- Harrison at 2008 Cinevegas
- Born: New York City
- Occupations: Film director, screenwriter, producer
- Years active: 1969 to present

= Matthew Harrison (director) =

American screenwriter, director, and producer

Matthew Harrison (born in New York City) is an American television and film director, producer and writer. He first came to prominence when his feature film Rhythm Thief was awarded Special Jury Recognition for Directing at the Sundance Film Festival. His first studio feature Kicked in the Head was executive produced by Martin Scorsese and released by Universal Studios. He directed episodes 1X11 and 1X12 of HBO's Sex and the City.

==Early films==
Harrison attended PS 41 in downtown Manhattan where he began making 8mm films at age nine. During the 60's, 70's and 80's, Harrison made 8mm and S8mm short films. His first public screening of a film was a 1971 screening of his short S8mm film Mission: Preposterous with an accompanying audio track played using a Wollensak ¼" tape recorder at the Ocean Bay Park Volunteer Fire Department. He completed his undergraduate studies at Cooper Union school of art in New York City. Harrison's 34 minute S8mm film Apartment Eight won Best Comedy at the 1988 New York Film Festival Downtown, was included in Anthology Film Archives “Masters of Super 8” program and received the Mystic Fire Independent Film Award at the 1989 Ann Arbor Film Festival.
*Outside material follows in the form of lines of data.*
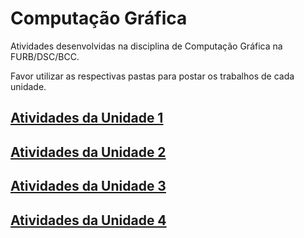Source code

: # Computação Gráfica

Atividades desenvolvidas na disciplina de Computação Gráfica na FURB/DSC/BCC.  

Favor utilizar as respectivas pastas para postar os trabalhos de cada unidade.  

## [Atividades da Unidade 1](unidade_1 "Atividades da Unidade 1")  

## [Atividades da Unidade 2](unidade_2 "Atividades da Unidade 2")  

## [Atividades da Unidade 3](unidade_3 "Atividades da Unidade 3")  

## [Atividades da Unidade 4](unidade_4 "Atividades da Unidade 4")  
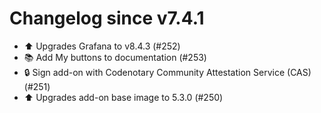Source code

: # Changelog since v7.4.1
- ⬆️ Upgrades Grafana to v8.4.3 (#252) 
- 📚 Add My buttons to documentation (#253) 
- 🔒 Sign add-on with Codenotary Community Attestation Service (CAS) (#251) 
- ⬆️ Upgrades add-on base image to 5.3.0 (#250)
In 1989 his 27-minute 16mm short film Two Boneheads screened at the Salzburg, Austria Film Festival and was an award winner at the 1990 Long Island Film Festival.

==Film Crash==
In 1985 Harrison launched a film festival on the Lower East Side, adopting the name Film Crash in early 1988. He was joined later that year by film directors Karl Nussbaum and Scott Saunders. Film Crash grew, playing in venues such as Performance Space 122 and the Angelika Film Center. The festival inaugurated awards in 2014.

==Films for theater==
During the 1980s and 1990s, Harrison was also a contributing member of the experimental theater group Ridge Theater, producing and directing films for several theater productions, including Jack Benny at La Mama in 1988 and The Manson Family opera at Lincoln Center for the Performing Arts in 1990.

==Feature films==
In 1992 Harrison's first feature film Spare Me was awarded the Prix Tournage at Avignon Film Festival. He used the cash award from this prize to finance his second feature film Rhythm Thief, which was awarded Special Jury Recognition for Directing at the 1995 Sundance Film Festival. He directed his feature Kicked in the Head for October Films in 1997. Kicked in the Head was executive produced by Martin Scorsese, premiered in the Directors' Fortnight section of the 1997 Cannes Film Festival and was released theatrically by Universal Studios. On June 28, 2006, Harrison premiered his feature film The Deep and Dreamless Sleep at the Avignon Film Festival.

==Television==
He directed episode 7 of Popular for The WB Television Network and the television show Dead Last for Warner Brothers. According to InkTip.com, Harrison recently optioned the screenplay from screenwriter Anthony Keep, for the original pilot episode of the 30-minute television sitcom "SHOE DOGS".

==Producing==
In 2002 Harrison executive produced Mark Christensen's debut feature film Box Head Revolution. In 2006 Harrison executive produced Ben Rodkin's debut feature film Big Heart City starring Seymour Cassel and Shawn Andrews.

==Short films==
Harrison has continued to direct short films. His S8mm short The Bystander From Hell screened at the 1998 Sundance Film Festival and the 1998 Toronto International Film Festival. His S8mm short film Puke screened at the 1999 New York Underground Film Festival. His 16mm short film Wrist screened at the 2000 New York Underground Film Festival and the Bronwyn Keenan Gallery. His short Hey Vendor screened at the 2009 Slamdance Film Festival.

==Music videos==
Harrison has directed music videos for Lee Curreri, Travis Rush, Evan Clayburn's band Ansel and the Norwegian band Alexandria Quartet.

==Teaching==
Harrison has taught film at CalArts, American Film Institute, West Los Angeles College, Culver City High School and UCLA Extension Writers' Program.